My first VMware Explore was in 2018 (VMworld). It was a pinnacle year for me. There were around 23,000 people there with so many different vendors, parties, and more. It was called the land of free t-shirts and for good reason. I still have around 20 t-shirts from the past couple of VMworlds I went to. I remember having to wait in a huge crowd of people to get into the expo, with the pre-show of people, following the explosion of “Can I scan your badge?”. I remember checking into the excalliber and thinking vegas was the most amazing, and yet disgusting city I had ever seen. Everytime I went to Mandalay Bay for the sessions though I was blown away at how amazing it was. It was so big with an insane amount of sessions around networking, compute(numa, drs, etc), and storage. Storage was huge that year if I remember correctly, but I was there for automation, the redheaded stepchild of VMware. I still remember the feeling of elation being part of a community, learning about vExpert, VMUG and more.
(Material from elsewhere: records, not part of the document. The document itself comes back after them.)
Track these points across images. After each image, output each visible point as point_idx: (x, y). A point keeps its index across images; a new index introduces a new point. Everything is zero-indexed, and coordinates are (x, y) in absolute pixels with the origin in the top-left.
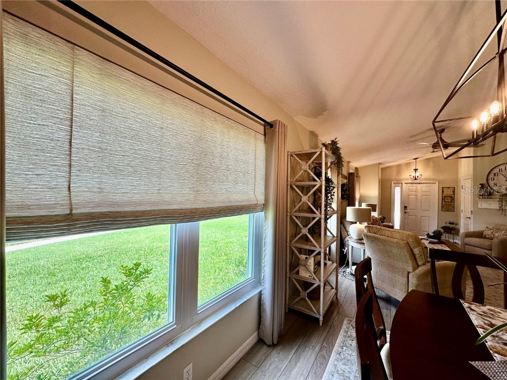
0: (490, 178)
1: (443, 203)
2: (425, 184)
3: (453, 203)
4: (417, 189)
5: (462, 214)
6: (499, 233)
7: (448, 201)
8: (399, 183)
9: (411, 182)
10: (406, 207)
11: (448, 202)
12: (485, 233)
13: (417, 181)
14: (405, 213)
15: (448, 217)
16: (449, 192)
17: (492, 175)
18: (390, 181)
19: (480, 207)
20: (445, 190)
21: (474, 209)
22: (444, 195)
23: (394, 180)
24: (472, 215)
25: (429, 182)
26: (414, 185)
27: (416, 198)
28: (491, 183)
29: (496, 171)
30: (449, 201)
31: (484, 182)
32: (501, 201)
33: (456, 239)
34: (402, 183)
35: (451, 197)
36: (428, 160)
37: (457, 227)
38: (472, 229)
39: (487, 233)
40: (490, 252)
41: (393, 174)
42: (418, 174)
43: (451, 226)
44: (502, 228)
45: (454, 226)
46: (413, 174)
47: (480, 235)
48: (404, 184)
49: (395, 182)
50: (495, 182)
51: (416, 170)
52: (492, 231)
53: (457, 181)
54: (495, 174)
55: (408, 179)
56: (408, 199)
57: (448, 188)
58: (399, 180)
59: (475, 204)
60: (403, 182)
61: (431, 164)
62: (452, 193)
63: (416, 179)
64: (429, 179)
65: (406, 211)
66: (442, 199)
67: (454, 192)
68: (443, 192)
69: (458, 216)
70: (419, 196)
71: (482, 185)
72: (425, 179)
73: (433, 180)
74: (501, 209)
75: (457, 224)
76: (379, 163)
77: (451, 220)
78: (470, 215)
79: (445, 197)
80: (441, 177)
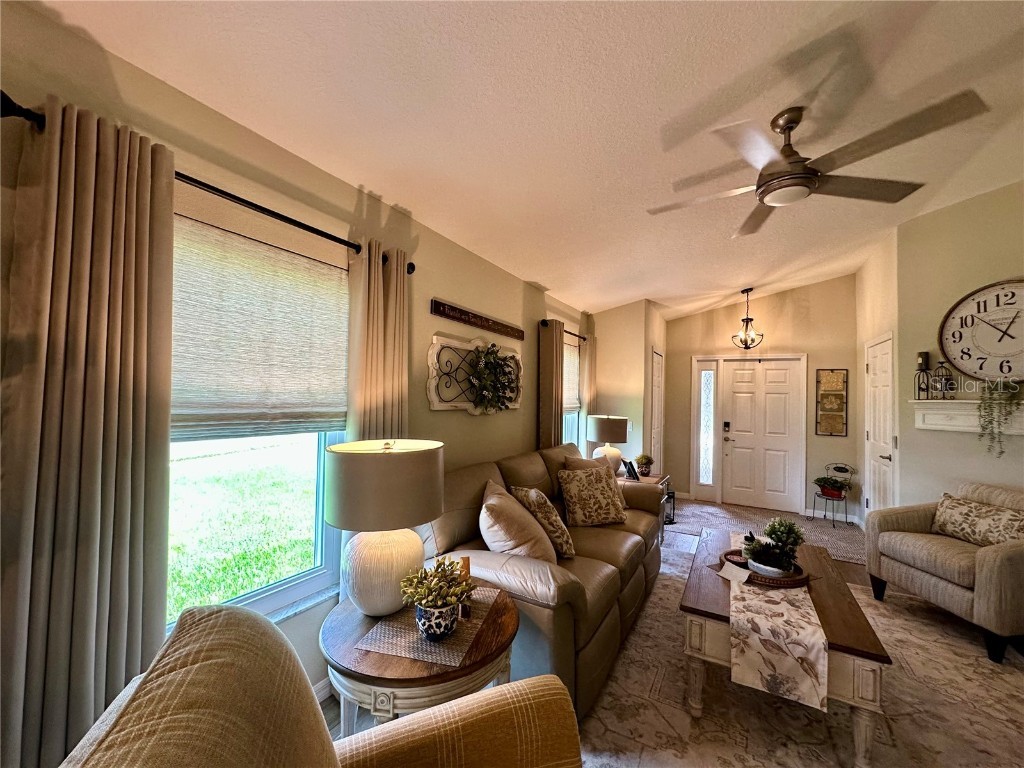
0: (948, 334)
1: (820, 413)
2: (773, 362)
3: (844, 414)
4: (753, 376)
5: (868, 445)
6: (989, 521)
7: (833, 411)
8: (709, 360)
9: (737, 356)
10: (727, 425)
11: (831, 410)
12: (944, 515)
13: (750, 354)
14: (726, 439)
15: (833, 451)
16: (832, 383)
17: (954, 324)
18: (689, 354)
19: (919, 424)
20: (825, 377)
21: (900, 431)
22: (821, 392)
23: (696, 352)
24: (897, 452)
25: (784, 355)
26: (748, 365)
27: (752, 400)
28: (954, 350)
29: (968, 310)
30: (836, 407)
31: (932, 346)
32: (986, 405)
33: (854, 514)
34: (717, 361)
35: (839, 397)
36: (782, 295)
37: (855, 478)
38: (896, 503)
39: (950, 515)
40: (968, 594)
41: (696, 337)
42: (752, 334)
43: (840, 477)
44: (999, 498)
45: (847, 475)
46: (742, 335)
47: (924, 523)
48: (721, 362)
49: (700, 357)
50: (964, 344)
51: (748, 321)
52: (965, 509)
53: (854, 353)
54: (963, 323)
55: (730, 350)
56: (734, 401)
57: (832, 370)
58: (712, 353)
59: (905, 416)
60: (721, 357)
61: (789, 308)
62: (840, 386)
63: (747, 347)
64: (783, 349)
65: (729, 435)
66: (817, 402)
67: (846, 382)
68: (818, 382)
69: (857, 451)
70: (760, 395)
71: (926, 356)
72: (774, 349)
73: (794, 350)
74: (987, 433)
75: (854, 472)
76: (648, 302)
77: (841, 462)
78: (889, 450)
79: (825, 396)
80: (814, 342)
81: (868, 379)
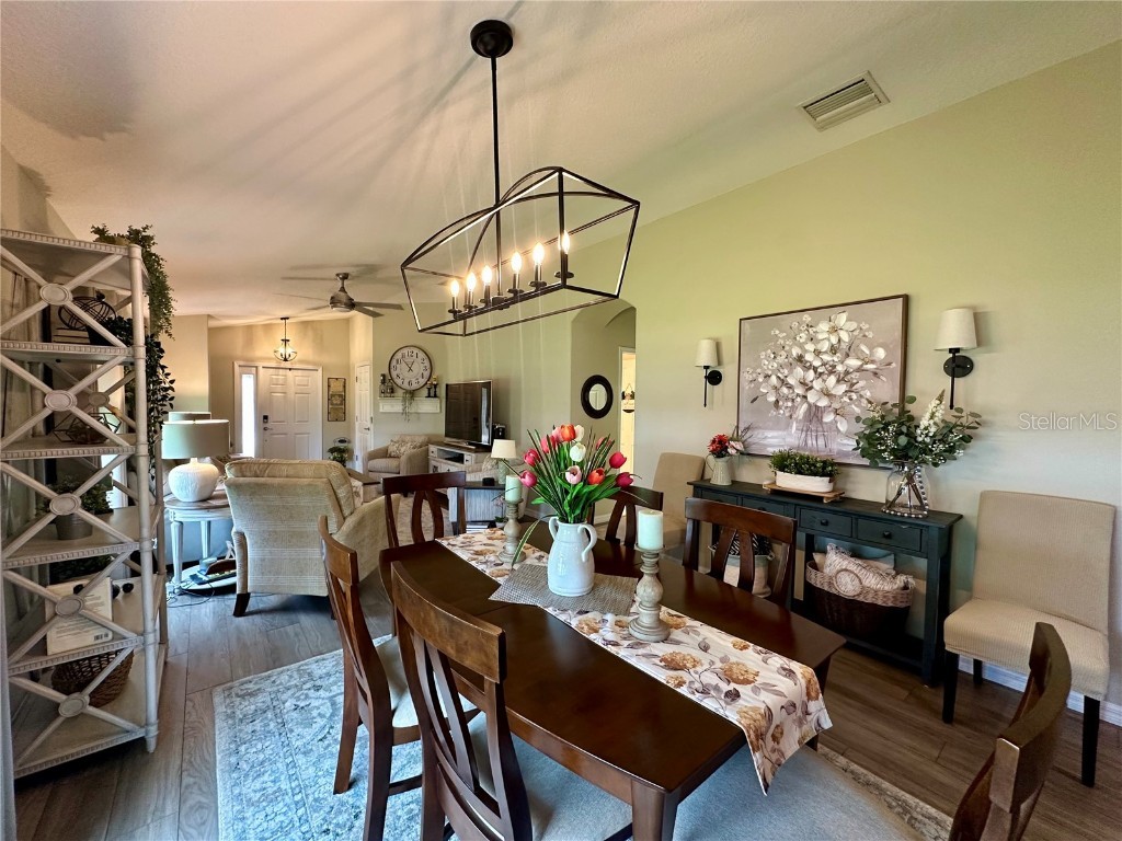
0: (392, 366)
1: (330, 406)
2: (300, 371)
3: (343, 407)
4: (285, 380)
5: (357, 423)
6: (405, 447)
7: (337, 405)
8: (249, 366)
9: (275, 365)
10: (266, 417)
12: (390, 449)
13: (287, 365)
14: (265, 429)
15: (338, 430)
16: (337, 387)
17: (394, 362)
18: (232, 360)
19: (381, 410)
20: (333, 383)
21: (374, 414)
22: (330, 393)
23: (238, 359)
24: (372, 425)
25: (307, 367)
26: (282, 372)
28: (394, 374)
29: (399, 355)
30: (339, 402)
31: (386, 372)
32: (404, 400)
34: (257, 367)
35: (340, 396)
36: (305, 324)
37: (350, 446)
38: (372, 448)
39: (393, 449)
41: (237, 346)
42: (289, 350)
43: (342, 446)
44: (407, 439)
45: (346, 444)
46: (281, 350)
47: (384, 454)
48: (260, 369)
49: (242, 363)
50: (398, 372)
51: (286, 341)
52: (397, 445)
53: (348, 368)
54: (397, 361)
55: (270, 359)
56: (271, 399)
57: (337, 379)
58: (252, 361)
59: (375, 406)
60: (260, 364)
61: (310, 333)
62: (341, 389)
63: (286, 360)
64: (308, 362)
65: (267, 425)
66: (328, 399)
67: (345, 387)
68: (329, 386)
69: (351, 429)
70: (291, 394)
71: (384, 376)
72: (301, 362)
73: (314, 364)
74: (404, 413)
75: (349, 442)
76: (209, 316)
77: (342, 436)
78: (369, 425)
79: (333, 396)
80: (326, 359)
81: (357, 385)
It was a core memory, and one I look back to.

To say this explore is a shell of what it was is an understatement. The expo is half the size of the room, the sessions are smaller, and the long lines at the bathroom are much easier to navigate (on the positive side). The problem with VMware isn’t the tech, and has never been the tech. Its how VMware deals with its customers, and partners. And seeing around 4000 people total at VMware Explore this year. Its easy to see that relationship has been strained. Like a bipolar kid trying to tell their parents where they want to eat, VMware has bounced all over the place with their customers telling them what licensing they have, what pricing, how it will be deployed/consumed and more. Its been a wild ride.

But…

VMware is coming back, from some of the already announced integrations and products that definitely turns my head. The technology of VMware has always been stellar and amazing. Hard times come to us all, and hard times have come for VMware for sure, not from a business perspective because Hock is making his money back, but from a customer relationship the problems are plentiful.
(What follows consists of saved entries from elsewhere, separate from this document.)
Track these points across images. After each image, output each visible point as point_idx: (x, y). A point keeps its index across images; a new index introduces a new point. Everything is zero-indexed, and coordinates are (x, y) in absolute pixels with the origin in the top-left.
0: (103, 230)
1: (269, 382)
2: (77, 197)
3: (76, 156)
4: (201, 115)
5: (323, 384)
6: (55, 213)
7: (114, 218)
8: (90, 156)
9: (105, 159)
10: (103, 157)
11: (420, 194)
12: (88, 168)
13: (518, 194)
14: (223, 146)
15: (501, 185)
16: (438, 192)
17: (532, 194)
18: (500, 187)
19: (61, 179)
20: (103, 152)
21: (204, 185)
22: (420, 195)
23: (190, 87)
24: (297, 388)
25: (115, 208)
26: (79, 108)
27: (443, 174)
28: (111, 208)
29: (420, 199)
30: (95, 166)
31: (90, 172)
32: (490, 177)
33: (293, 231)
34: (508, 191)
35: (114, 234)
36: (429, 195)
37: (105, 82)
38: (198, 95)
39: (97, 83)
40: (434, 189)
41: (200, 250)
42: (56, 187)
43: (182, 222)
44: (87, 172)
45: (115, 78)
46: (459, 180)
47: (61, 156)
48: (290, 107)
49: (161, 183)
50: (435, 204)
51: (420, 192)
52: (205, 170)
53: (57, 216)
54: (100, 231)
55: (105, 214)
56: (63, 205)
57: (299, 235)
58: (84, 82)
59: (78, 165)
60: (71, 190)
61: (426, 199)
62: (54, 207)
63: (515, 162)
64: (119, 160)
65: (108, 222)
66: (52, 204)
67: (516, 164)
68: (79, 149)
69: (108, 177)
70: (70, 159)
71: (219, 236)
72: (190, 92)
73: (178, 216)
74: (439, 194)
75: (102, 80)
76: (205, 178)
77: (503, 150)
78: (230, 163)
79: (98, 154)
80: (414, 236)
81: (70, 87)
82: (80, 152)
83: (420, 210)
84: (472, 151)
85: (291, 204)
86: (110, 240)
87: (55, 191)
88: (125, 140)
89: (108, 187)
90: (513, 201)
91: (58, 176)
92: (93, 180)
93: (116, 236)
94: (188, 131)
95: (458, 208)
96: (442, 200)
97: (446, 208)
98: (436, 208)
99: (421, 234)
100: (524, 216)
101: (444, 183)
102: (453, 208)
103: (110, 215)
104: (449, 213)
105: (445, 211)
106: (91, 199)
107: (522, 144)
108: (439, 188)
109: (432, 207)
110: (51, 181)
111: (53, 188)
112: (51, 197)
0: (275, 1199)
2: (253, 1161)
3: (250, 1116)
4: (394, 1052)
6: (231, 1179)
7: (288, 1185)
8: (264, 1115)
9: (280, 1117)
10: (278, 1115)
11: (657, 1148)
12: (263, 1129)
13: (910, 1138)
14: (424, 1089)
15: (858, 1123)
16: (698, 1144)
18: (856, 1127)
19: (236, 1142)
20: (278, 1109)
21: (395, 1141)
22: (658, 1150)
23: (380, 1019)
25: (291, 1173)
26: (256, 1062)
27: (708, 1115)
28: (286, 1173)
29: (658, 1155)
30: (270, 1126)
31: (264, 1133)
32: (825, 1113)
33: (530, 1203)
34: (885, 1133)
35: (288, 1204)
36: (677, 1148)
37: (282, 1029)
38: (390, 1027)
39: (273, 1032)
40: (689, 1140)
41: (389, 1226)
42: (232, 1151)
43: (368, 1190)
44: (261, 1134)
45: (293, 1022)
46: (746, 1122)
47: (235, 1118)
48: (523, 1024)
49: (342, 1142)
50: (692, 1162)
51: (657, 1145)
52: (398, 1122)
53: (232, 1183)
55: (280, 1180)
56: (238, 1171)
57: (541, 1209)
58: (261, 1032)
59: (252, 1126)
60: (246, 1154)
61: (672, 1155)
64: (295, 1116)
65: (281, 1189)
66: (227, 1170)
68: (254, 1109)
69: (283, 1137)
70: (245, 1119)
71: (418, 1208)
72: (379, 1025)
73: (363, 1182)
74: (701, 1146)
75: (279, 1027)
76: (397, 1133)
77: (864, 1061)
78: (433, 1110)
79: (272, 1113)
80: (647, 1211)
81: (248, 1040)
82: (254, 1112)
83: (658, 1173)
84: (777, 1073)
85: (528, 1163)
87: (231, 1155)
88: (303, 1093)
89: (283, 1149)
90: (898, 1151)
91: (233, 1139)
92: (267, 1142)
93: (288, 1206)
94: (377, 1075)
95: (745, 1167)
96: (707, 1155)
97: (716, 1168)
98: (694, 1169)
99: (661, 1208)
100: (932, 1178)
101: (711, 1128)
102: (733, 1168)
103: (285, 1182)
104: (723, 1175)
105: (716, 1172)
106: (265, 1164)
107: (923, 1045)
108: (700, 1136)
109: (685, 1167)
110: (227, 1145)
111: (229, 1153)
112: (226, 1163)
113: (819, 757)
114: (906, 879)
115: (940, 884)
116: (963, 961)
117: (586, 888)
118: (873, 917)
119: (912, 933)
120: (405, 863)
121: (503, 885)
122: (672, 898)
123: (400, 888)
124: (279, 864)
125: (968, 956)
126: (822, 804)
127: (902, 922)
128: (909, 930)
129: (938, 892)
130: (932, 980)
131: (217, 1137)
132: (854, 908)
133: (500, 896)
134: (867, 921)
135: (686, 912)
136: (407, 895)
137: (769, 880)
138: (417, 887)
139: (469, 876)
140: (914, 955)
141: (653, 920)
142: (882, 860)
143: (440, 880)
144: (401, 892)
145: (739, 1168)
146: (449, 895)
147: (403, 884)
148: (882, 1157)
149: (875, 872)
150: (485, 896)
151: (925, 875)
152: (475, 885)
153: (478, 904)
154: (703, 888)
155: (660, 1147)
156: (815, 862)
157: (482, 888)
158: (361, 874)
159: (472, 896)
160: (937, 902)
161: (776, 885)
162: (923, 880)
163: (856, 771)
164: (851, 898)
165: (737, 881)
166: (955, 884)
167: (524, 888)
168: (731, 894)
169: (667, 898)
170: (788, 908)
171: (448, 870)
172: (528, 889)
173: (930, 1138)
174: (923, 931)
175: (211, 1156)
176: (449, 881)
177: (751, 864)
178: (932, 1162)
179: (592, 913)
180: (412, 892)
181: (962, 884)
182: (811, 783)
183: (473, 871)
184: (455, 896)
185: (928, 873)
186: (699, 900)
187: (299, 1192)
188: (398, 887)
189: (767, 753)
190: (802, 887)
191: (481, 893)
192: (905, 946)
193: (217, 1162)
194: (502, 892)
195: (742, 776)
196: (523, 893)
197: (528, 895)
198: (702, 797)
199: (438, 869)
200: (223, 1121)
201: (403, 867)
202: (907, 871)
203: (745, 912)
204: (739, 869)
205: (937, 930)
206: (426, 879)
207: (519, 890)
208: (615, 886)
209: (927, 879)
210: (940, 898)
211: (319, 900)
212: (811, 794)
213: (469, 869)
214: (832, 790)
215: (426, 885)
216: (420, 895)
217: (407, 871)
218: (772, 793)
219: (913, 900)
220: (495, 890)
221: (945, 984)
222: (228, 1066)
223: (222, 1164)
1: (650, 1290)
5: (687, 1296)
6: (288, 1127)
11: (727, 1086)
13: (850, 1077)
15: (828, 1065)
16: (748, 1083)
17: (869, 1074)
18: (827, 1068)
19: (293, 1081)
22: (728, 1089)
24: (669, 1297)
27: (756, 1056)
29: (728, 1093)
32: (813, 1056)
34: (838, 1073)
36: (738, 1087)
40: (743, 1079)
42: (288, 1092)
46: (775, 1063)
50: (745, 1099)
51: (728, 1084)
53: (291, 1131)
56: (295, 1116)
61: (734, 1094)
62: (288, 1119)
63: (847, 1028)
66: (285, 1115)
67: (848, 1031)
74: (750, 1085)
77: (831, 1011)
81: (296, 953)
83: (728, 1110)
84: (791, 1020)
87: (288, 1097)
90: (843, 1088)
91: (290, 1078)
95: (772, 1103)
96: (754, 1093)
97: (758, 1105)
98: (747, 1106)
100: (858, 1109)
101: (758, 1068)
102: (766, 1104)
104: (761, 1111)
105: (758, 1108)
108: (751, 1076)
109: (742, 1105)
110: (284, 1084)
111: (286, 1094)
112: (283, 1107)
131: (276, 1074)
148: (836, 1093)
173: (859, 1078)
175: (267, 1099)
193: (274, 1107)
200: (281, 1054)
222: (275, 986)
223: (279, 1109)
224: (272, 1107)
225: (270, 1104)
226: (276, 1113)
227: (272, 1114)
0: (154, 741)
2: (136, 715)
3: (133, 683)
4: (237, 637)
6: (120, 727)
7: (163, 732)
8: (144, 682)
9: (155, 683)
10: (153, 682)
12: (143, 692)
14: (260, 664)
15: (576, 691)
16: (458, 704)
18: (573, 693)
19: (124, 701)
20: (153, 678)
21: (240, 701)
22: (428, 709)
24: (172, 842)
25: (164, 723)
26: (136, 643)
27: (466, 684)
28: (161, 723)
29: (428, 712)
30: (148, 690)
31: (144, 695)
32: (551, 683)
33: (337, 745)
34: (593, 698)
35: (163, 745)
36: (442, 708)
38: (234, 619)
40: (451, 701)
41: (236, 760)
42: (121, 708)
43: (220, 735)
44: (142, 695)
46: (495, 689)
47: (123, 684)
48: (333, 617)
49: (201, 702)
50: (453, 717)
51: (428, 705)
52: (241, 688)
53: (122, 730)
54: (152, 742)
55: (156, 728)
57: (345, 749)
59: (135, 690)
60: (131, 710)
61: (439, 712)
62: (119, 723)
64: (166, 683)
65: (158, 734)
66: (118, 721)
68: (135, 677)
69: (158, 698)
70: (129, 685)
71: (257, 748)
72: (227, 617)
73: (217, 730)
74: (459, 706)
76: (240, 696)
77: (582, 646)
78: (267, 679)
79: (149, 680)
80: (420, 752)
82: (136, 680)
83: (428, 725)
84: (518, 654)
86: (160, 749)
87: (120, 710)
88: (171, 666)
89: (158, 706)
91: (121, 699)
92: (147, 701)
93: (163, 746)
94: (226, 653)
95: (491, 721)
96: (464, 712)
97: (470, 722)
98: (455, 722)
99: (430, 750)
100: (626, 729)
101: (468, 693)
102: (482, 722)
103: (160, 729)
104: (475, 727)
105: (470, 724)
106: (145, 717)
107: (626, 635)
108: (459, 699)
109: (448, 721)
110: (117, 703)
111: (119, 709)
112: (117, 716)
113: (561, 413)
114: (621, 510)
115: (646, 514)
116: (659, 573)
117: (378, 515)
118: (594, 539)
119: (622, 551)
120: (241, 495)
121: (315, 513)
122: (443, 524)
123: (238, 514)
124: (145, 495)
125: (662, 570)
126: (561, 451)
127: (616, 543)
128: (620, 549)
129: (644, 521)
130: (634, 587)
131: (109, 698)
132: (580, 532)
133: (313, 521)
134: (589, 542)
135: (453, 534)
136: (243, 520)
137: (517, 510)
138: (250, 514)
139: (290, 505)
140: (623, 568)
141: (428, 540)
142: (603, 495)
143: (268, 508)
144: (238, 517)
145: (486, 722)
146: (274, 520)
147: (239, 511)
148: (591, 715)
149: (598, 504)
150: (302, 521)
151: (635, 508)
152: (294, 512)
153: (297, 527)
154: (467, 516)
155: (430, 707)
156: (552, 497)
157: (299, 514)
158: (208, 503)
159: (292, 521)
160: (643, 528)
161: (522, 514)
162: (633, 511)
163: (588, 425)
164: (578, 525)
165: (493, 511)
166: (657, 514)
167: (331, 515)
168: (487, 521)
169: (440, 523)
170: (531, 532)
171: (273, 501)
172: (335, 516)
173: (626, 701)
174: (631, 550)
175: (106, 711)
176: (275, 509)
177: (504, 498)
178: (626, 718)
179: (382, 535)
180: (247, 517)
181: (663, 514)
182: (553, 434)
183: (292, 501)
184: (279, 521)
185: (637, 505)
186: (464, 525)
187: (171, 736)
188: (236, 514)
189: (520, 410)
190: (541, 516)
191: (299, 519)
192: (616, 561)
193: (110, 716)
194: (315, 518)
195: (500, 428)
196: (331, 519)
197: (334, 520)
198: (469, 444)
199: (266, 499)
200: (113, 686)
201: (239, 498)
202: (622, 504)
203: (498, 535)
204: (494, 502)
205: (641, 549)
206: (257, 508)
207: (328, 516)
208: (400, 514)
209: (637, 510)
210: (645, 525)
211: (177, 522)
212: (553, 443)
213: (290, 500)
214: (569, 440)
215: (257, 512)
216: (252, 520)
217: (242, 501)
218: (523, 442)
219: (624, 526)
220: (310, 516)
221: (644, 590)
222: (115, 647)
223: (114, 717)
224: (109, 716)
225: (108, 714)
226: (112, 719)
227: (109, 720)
Now that explore is over, there are a ton of things to dig into, VCF Operations, and Automations doing some crazy new things (of course I’ll be playing with that in the lab), as well as additional fun around Private AI. I know NVIDIAs push towards a Kubernetes framework for AI will push customers to adopt this new framework, allowing new capabilities for their applications, and AI integration. Very cool things coming in this year, and I can’t wait for 2026.

As I keep working with customers, and friends around challenges with VMware, it’s clear, that VMware has not lost its teeth, nor has it lost its budgetary capabilities. The problem VMware had was, “Naked vSphere”, which was people utilizing vSphere, and vCenter, and nothing else. It’s truly sad when I saw these customer, because they only cared about the virtualization, and most didn’t even use it for HA or VMotion. By moving to VCF these customers must make the decision of using an enterprise platform, or a free version (Proxmox, KVM, Hyper-V, etc). This removes the half-way option, but does increase that cost.

I may be optimistic, and I may see things issues that are not prevalent in many customers, but I know the function, and options are available far beyond what the naked vSphere options customers even knew possible.